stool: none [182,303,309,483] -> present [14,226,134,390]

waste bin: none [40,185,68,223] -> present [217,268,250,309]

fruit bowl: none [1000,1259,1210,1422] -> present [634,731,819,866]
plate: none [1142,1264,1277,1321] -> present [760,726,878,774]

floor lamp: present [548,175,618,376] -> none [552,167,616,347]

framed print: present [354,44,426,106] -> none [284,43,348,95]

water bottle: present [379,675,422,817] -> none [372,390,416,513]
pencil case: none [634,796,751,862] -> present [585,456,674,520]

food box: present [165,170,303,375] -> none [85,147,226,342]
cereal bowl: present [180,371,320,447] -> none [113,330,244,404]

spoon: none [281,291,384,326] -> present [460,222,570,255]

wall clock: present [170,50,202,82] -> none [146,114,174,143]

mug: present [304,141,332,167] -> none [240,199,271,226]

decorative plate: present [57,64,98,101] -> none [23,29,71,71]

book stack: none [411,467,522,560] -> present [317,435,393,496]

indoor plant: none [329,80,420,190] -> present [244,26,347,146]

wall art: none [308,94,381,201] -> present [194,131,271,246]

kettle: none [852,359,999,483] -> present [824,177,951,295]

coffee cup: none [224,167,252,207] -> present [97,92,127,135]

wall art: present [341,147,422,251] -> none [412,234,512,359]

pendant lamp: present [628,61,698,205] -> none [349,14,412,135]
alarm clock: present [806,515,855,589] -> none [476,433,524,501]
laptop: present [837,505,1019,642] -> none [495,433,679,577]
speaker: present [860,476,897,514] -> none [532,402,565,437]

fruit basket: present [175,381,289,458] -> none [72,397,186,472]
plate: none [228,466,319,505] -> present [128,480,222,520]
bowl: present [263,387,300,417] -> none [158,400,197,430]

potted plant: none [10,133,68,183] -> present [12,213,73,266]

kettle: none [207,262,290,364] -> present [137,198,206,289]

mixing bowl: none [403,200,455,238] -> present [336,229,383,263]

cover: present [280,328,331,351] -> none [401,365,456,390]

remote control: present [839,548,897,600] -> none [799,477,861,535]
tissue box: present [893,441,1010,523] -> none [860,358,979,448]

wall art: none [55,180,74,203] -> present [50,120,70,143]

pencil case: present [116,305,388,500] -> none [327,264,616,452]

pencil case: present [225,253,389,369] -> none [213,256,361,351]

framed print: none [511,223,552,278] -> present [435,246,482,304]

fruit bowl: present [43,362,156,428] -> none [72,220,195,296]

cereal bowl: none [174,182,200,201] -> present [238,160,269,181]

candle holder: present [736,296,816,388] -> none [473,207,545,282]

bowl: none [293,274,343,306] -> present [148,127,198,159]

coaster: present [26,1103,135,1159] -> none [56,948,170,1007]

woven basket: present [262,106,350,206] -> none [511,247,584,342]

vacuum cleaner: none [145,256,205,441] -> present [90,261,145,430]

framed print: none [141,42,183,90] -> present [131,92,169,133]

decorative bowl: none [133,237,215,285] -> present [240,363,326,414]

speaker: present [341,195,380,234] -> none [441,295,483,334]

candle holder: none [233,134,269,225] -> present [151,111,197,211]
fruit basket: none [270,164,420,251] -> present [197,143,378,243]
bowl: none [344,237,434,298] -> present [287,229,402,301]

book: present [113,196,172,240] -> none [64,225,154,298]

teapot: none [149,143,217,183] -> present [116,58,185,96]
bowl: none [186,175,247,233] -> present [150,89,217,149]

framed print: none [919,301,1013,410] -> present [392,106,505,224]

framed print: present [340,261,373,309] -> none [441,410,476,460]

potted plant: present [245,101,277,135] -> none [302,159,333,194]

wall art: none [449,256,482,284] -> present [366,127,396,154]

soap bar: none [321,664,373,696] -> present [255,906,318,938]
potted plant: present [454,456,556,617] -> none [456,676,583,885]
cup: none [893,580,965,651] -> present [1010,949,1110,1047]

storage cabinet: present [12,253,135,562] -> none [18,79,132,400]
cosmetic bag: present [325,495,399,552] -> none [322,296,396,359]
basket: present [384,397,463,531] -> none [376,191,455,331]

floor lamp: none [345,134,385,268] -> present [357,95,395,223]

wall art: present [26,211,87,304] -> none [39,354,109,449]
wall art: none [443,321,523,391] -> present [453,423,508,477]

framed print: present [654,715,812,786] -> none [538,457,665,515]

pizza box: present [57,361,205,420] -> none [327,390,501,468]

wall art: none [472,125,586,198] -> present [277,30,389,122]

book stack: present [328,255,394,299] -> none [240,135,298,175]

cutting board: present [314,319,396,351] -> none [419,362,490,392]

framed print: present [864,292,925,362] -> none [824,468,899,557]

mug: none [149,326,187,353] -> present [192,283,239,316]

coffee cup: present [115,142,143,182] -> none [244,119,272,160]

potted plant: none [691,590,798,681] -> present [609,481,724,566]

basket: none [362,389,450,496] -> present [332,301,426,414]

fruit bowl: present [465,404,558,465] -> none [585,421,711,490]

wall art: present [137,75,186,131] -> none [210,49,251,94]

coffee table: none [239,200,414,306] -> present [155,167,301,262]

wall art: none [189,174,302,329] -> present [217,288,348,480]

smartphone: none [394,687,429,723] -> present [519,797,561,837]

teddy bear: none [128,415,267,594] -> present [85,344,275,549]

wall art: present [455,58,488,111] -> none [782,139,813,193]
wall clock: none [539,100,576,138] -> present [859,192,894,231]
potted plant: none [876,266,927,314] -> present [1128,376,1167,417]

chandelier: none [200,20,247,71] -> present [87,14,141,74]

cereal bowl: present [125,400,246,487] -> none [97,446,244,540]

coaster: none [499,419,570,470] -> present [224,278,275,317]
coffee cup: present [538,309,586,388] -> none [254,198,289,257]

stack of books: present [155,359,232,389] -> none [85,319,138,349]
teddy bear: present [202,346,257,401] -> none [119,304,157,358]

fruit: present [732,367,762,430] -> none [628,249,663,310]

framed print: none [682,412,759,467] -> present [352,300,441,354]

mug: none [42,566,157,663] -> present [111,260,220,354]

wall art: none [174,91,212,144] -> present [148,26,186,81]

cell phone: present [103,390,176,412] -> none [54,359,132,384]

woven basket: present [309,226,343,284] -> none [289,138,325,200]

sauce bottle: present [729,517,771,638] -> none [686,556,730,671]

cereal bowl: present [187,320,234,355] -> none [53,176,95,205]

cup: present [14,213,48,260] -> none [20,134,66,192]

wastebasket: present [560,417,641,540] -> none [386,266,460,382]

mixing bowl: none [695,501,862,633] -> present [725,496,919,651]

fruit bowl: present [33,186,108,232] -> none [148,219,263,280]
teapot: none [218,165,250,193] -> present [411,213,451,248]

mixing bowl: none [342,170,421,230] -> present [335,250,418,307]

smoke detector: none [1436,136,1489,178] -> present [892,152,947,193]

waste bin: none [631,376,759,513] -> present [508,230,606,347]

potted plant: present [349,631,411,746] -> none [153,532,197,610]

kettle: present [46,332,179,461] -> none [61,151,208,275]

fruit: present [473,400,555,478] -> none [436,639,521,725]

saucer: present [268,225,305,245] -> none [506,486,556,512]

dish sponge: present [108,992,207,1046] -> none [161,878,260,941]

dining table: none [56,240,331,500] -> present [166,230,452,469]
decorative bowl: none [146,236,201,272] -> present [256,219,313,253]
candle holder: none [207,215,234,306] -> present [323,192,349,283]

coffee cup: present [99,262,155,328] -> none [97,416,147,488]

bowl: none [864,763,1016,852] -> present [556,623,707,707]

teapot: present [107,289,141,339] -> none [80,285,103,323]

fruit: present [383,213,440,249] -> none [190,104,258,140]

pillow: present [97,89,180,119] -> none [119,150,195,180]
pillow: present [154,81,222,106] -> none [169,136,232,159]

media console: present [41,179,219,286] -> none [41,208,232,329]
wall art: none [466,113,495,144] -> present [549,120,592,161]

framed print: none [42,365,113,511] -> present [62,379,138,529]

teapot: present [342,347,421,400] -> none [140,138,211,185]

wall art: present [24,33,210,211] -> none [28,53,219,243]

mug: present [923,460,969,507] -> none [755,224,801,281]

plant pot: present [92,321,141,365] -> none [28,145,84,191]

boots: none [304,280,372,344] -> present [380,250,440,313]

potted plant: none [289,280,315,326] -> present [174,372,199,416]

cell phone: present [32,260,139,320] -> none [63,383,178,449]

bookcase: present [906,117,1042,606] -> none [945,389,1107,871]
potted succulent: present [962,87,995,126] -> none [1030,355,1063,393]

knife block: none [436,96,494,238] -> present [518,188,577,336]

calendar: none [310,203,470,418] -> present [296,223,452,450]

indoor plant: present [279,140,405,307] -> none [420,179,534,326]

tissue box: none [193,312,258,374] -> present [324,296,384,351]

▶ TO-DO ITEM
Reproduce exactly, and only, the part of the listing above that begins at the line with "vacuum cleaner: none" and goes on through the line with "storage cabinet: present".

▶ TASK SOLUTION
vacuum cleaner: none [145,256,205,441] -> present [90,261,145,430]

framed print: none [141,42,183,90] -> present [131,92,169,133]

decorative bowl: none [133,237,215,285] -> present [240,363,326,414]

speaker: present [341,195,380,234] -> none [441,295,483,334]

candle holder: none [233,134,269,225] -> present [151,111,197,211]
fruit basket: none [270,164,420,251] -> present [197,143,378,243]
bowl: none [344,237,434,298] -> present [287,229,402,301]

book: present [113,196,172,240] -> none [64,225,154,298]

teapot: none [149,143,217,183] -> present [116,58,185,96]
bowl: none [186,175,247,233] -> present [150,89,217,149]

framed print: none [919,301,1013,410] -> present [392,106,505,224]

framed print: present [340,261,373,309] -> none [441,410,476,460]

potted plant: present [245,101,277,135] -> none [302,159,333,194]

wall art: none [449,256,482,284] -> present [366,127,396,154]

soap bar: none [321,664,373,696] -> present [255,906,318,938]
potted plant: present [454,456,556,617] -> none [456,676,583,885]
cup: none [893,580,965,651] -> present [1010,949,1110,1047]

storage cabinet: present [12,253,135,562] -> none [18,79,132,400]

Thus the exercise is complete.